Advisors who take anything but the most basic client information from one employer to another can get themselves sued. But they may have a bit more leeway with contacts made through social-media outlets like LinkedIn, says The Wall Street Journal.

Most firms haven’t crafted legal guidelines regarding such issues, the newspaper says. So, if such a loophole “can be exploited, it should be exploited” by transitioning FAs, one attorney is quoted as saying.

Obviously, it’s a bad idea to open a new social-media account days before switching firms. And advisors who pursue connections with whom they never actually worked are asking for trouble. Furthermore, lawyers tell the Journal, time restrictions on contacting former clients spelled out in employment contracts do apply to social media.

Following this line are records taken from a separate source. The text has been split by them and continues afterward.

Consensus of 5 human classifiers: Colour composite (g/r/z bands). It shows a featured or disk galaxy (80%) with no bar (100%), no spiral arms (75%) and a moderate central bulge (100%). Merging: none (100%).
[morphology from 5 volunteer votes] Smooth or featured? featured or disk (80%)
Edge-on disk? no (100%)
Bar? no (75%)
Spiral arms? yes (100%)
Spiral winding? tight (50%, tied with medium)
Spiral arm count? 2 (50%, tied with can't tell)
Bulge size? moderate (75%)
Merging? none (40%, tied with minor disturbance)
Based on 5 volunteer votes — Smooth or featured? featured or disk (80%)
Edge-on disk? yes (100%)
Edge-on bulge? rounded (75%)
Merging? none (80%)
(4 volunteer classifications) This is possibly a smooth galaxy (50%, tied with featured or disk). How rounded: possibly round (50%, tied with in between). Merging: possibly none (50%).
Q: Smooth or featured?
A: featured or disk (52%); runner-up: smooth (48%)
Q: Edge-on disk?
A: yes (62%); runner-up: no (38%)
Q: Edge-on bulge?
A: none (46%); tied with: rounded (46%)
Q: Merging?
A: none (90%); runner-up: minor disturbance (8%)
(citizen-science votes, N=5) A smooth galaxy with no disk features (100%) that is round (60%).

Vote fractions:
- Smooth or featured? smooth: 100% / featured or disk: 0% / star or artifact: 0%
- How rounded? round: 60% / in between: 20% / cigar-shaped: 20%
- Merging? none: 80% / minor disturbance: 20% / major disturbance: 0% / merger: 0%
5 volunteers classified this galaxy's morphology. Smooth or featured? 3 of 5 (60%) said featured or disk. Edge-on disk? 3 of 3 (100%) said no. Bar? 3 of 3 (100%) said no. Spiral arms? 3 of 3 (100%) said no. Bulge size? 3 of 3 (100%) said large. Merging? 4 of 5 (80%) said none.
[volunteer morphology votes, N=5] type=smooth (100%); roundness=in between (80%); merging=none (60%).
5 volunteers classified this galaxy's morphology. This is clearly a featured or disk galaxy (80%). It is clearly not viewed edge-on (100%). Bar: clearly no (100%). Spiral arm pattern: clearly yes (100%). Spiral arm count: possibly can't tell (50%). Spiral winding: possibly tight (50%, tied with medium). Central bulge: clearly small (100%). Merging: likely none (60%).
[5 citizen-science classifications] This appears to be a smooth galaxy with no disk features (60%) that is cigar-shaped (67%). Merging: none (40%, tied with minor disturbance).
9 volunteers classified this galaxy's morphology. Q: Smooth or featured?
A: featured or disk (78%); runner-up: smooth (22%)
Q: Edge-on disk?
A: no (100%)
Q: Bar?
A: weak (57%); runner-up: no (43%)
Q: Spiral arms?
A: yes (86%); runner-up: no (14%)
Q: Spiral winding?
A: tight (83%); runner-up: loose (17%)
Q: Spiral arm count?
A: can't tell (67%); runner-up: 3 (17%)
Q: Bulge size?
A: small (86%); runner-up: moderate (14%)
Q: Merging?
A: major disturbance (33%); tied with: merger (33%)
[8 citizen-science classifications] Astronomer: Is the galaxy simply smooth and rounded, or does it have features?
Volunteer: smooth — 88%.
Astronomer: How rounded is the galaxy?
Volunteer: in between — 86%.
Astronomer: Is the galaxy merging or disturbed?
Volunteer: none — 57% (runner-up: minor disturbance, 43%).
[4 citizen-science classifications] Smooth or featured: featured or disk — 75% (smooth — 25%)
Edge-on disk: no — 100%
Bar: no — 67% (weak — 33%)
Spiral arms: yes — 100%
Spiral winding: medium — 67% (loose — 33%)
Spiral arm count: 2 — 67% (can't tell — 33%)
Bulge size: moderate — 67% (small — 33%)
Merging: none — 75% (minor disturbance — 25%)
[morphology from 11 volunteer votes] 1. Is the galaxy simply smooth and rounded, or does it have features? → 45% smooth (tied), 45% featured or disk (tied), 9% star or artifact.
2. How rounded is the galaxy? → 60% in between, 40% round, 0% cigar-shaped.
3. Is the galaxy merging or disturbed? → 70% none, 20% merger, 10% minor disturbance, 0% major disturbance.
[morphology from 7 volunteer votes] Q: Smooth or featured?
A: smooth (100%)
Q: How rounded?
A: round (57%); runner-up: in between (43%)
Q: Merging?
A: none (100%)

If the advisor’s old and new firms are both signatories to the broker-recruiting protocol, things are fairly simple. Protocol guidelines say departing advisors may take client names and contact information with them — and social-media contacts essentially replicate that information, the Journal says. For example, at Wells Fargo Advisors, advisors who use LinkedIn can keep their contacts if they leave, “since the LinkedIn account belongs to the individual, not the firm,” a WFA spokesman tells the paper.

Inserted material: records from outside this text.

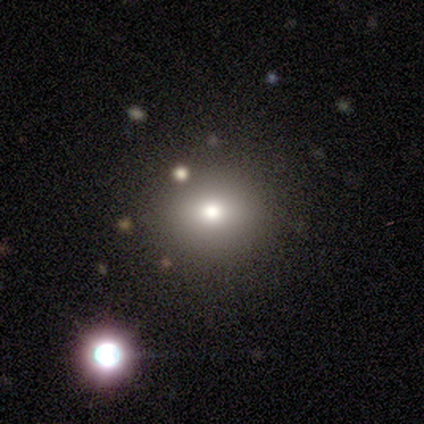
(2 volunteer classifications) Consensus on every question: smooth or featured — star or artifact (100%).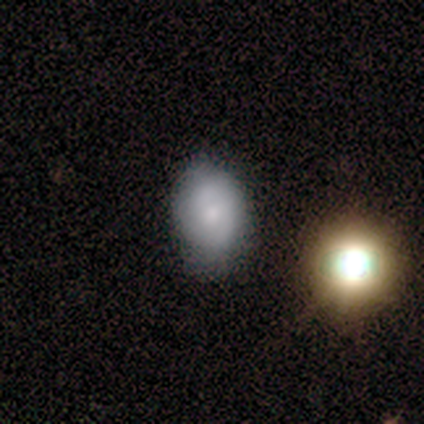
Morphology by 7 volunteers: smooth 43% (tied), featured or disk 43% (tied), star or artifact 14%. Down the decision tree: how rounded — round (67%); merging — none (100%).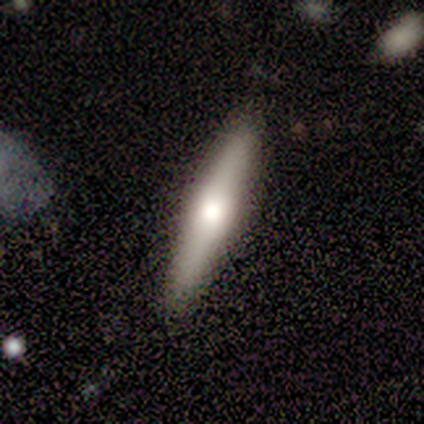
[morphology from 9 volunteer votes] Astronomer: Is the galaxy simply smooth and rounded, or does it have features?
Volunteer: featured or disk — 67%.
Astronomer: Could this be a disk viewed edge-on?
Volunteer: yes — 67%.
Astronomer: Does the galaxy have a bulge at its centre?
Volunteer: rounded — 100%.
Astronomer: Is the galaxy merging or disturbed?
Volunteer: none — 89%.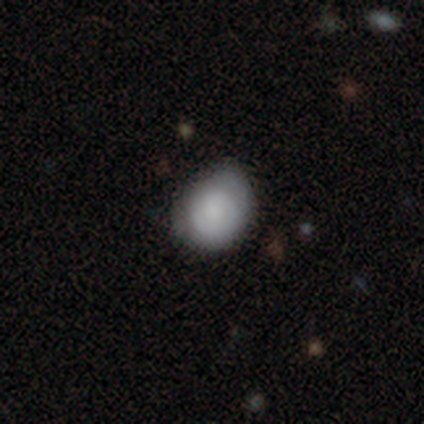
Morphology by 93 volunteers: Smooth or featured? 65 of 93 (70%) said smooth. How rounded? 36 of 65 (55%) said in between. Merging? 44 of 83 (53%) said none.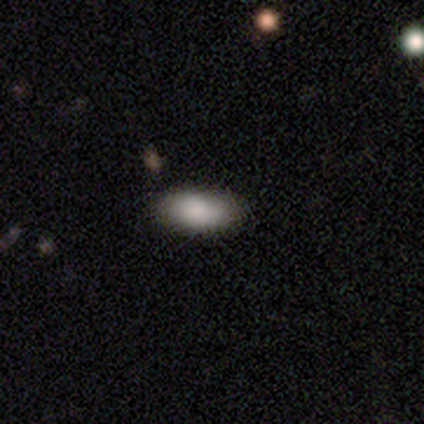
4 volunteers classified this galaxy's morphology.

At non-protocol firms, it helps to set up social-media accounts using a personal e-mail address rather than your employer’s. That can make it “harder for firms to argue that such contacts are the firm’s property,” according to the paper. The Journal also notes that LinkedIn automatically sends out “blast” announcements to a user’s connections when that user changes jobs. Since advisors who switch firms don’t send the notification themselves, they can’t be accused of prospecting.